**SUPPLIED PASSAGE**
-------
6.824 Lecture 1: Introduction and lab overview

Introduction
  engineering distributed systems
    abstractions, implementation techniques, etc.
  lectures on general ideas, paper reading for case studies
  you'll build real systems (yfs, inspired by Frangipani)
  why take the course?
    synthesize many different areas in order to build working systems
    Internet has made area much more attractive and timely
    hard/unsolved: not many deployed sophisticated distrib systems
  background: 6.033 ideas and readings
    much more depth: build a real distributed system

What is a distributed system?
  multiple computers
  interconnections
  cooperate to provide some service
  [Example: Athena, Akamai CDN, Google file system, TinyDB, ...]
  [Counter example: shared UNIX time-sharing system]

Why care about distributed computing?
  conquer geographic separation
    Web
  build reliable systems out of unreliable components
    Argus, BFT, Frangipani
  aggregate many computers for high capacity
    aggregate cycles+memory: (ThreadMarks, Dryad)
    aggregate bw (Coral, Shark)
    aggregate disks (Frangipani)
-------
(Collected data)
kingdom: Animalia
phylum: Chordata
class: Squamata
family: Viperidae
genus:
-------
**OBJECTIVE A**
In the lecture notes, what inspired the yfs system that students will build?
**OBJECTIVE B**
Write out the lecture notes from "synthesize many different" up to and including "a distributed system?", switching "Internet" to "Web".
The lines here are material separate from the lecture notes.

**COMPLETE ANSWER A**
Frangipani

**COMPLETE ANSWER B**
synthesize many different areas in order to build working systems
    Web has made area much more attractive and timely
    hard/unsolved: not many deployed sophisticated distrib systems
  background: 6.033 ideas and readings
    much more depth: build a real distributed system

What is a distributed system?